**REQUIRED WORK:** Apart from the pictures, every part of the records below gets retyped exactly.

□ □ □ □ □ □ □

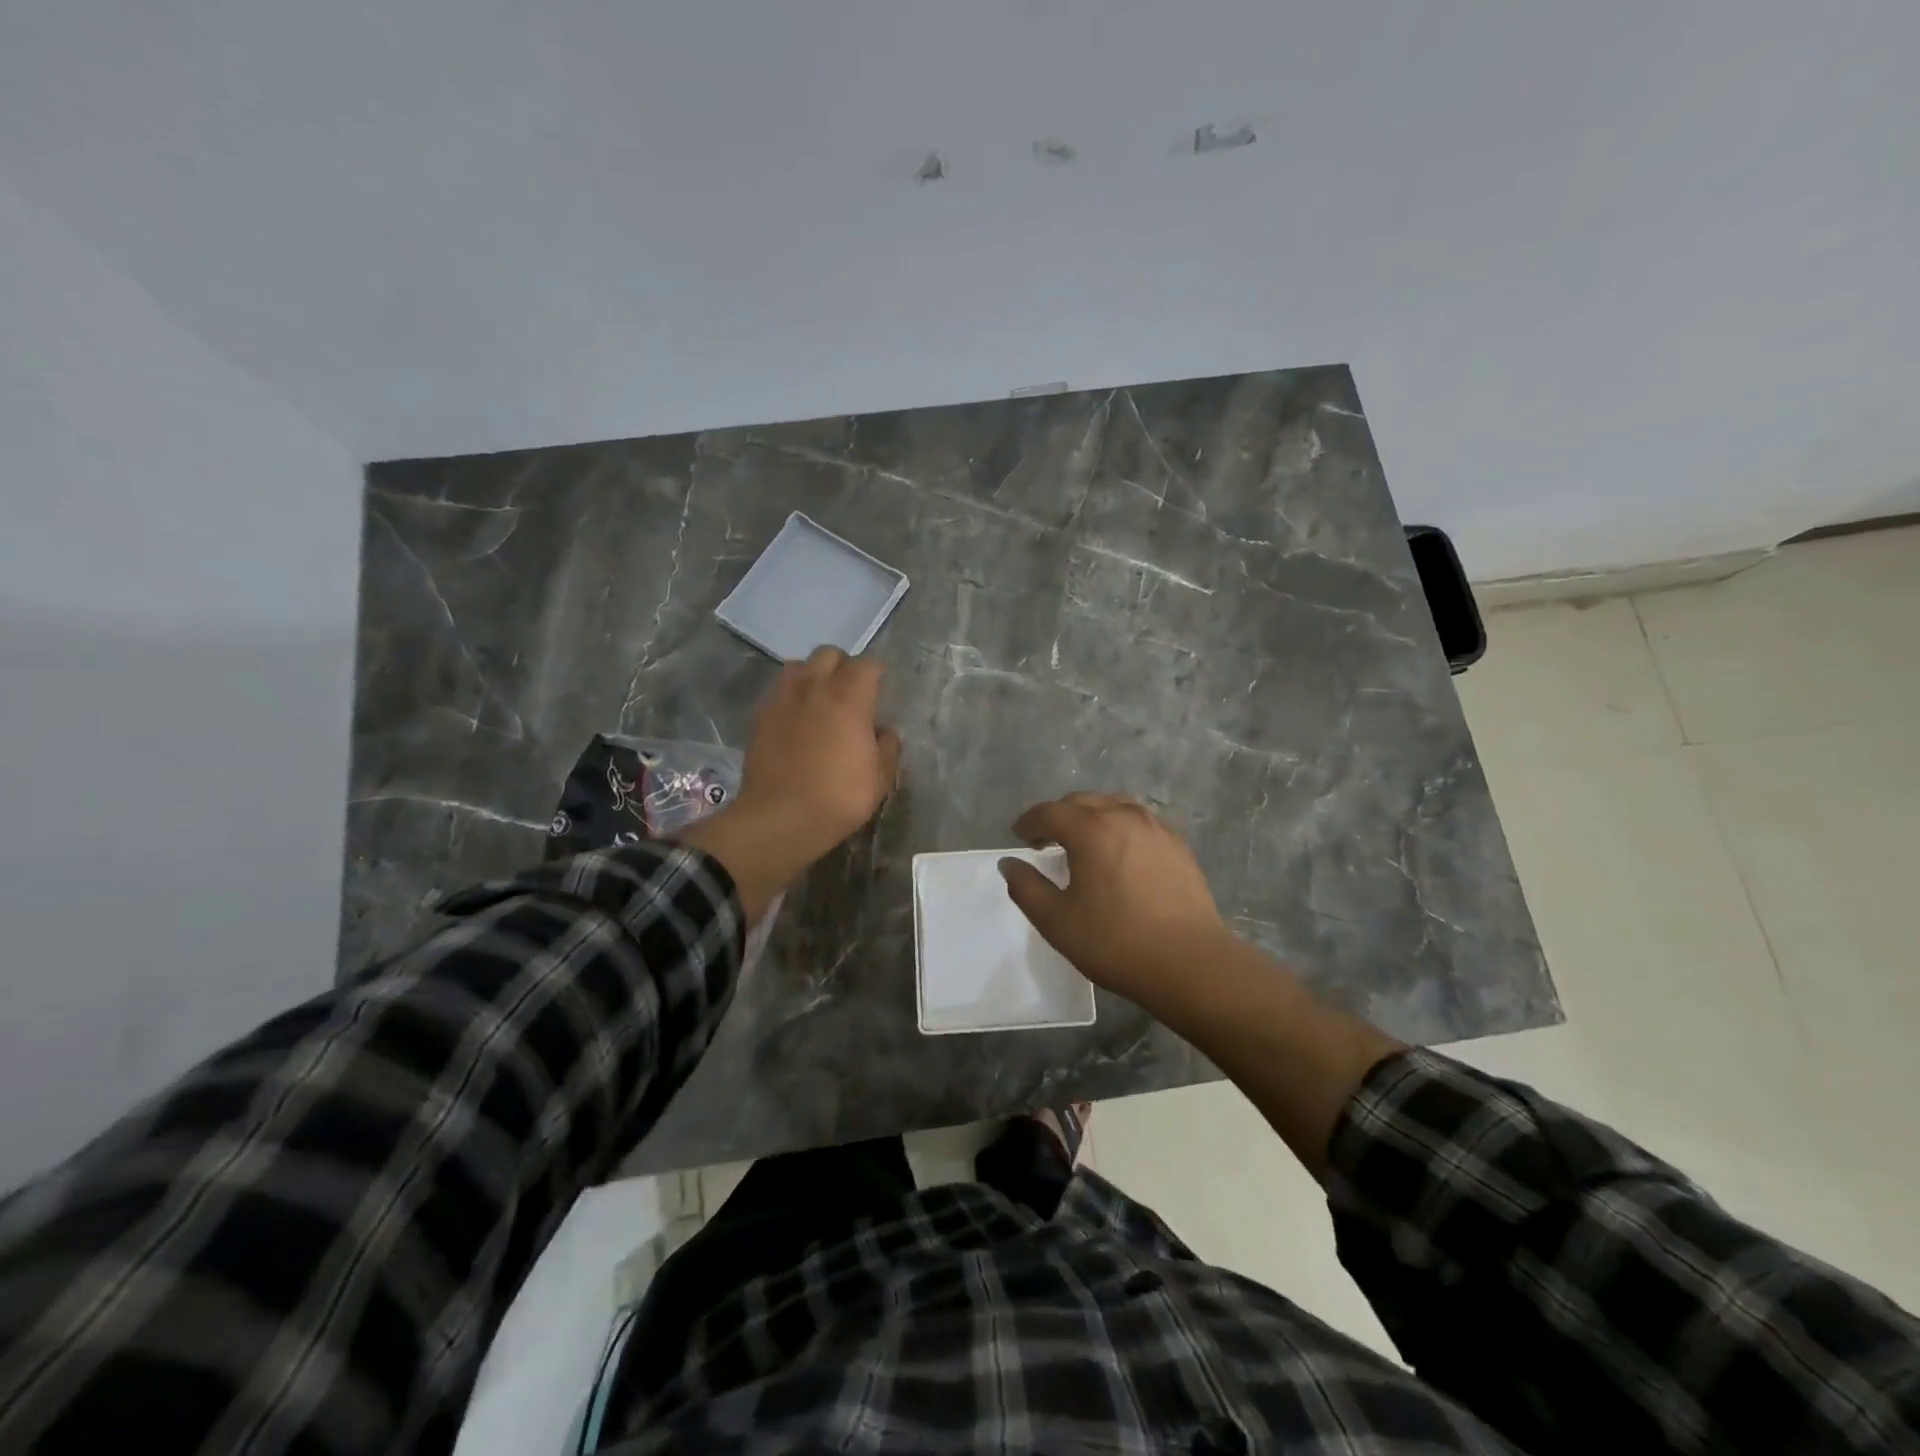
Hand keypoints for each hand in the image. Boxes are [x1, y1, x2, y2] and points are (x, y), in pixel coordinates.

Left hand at [679, 647, 900, 921]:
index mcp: (849, 697)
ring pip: (798, 665)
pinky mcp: (760, 714)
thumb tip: (886, 731)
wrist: (781, 817)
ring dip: (812, 675)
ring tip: (818, 698)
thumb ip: (887, 747)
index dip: (876, 674)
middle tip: (849, 692)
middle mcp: (815, 687)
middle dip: (842, 666)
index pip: (867, 665)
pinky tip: (795, 717)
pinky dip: (790, 695)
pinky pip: (778, 690)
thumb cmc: (839, 797)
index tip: (880, 690)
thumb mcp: (879, 778)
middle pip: (829, 654)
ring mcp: (783, 698)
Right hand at [998, 793, 1231, 1013]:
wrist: (1190, 963)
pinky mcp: (1178, 846)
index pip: (1050, 812)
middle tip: (1045, 840)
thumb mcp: (1057, 921)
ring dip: (1091, 817)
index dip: (1029, 822)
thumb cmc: (1116, 942)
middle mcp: (1124, 816)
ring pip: (1114, 806)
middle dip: (1058, 816)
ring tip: (1083, 843)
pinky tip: (1119, 855)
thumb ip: (1026, 887)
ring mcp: (1156, 828)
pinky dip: (1119, 827)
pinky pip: (1139, 822)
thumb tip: (1010, 863)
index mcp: (1091, 829)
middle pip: (1082, 802)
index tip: (1019, 836)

□ □ □ □ □ □ □

**YOUR RESPONSE:**
Hand keypoints for each hand in the image. Boxes are [x1, y1, x2, y2] and points are (x, y), in pixel coordinates.

Left hand at [679, 647, 900, 921]:
index mcp: (849, 697)
ring pip: (798, 665)
pinky mcp: (760, 714)
thumb tip: (886, 731)
wrist: (781, 817)
ring dip: (812, 675)
ring tip: (818, 698)
thumb ip: (887, 747)
index dip: (876, 674)
middle tip: (849, 692)
middle mcp: (815, 687)
middle dip: (842, 666)
index pip: (867, 665)
pinky tip: (795, 717)
pinky dip: (790, 695)
pinky pip: (778, 690)
thumb cmc: (839, 797)
index tip: (880, 690)
thumb mcp: (879, 778)
middle pip: (829, 654)
ring mcp: (783, 698)
Right hand at [998, 793, 1231, 1013]:
wrist: (1190, 963)
pinky mcp: (1178, 846)
index pip: (1050, 812)
middle tip: (1045, 840)
thumb mcp: (1057, 921)
ring dip: (1091, 817)
index dip: (1029, 822)
thumb cmc: (1116, 942)
middle mcp: (1124, 816)
ring pip: (1114, 806)
middle dip: (1058, 816)
ring tip: (1083, 843)
pinky tip: (1119, 855)
thumb ip: (1026, 887)
ring mcp: (1156, 828)
pinky dip: (1119, 827)
pinky pip: (1139, 822)
thumb tip: (1010, 863)
index mcp: (1091, 829)
middle pip: (1082, 802)
index tip: (1019, 836)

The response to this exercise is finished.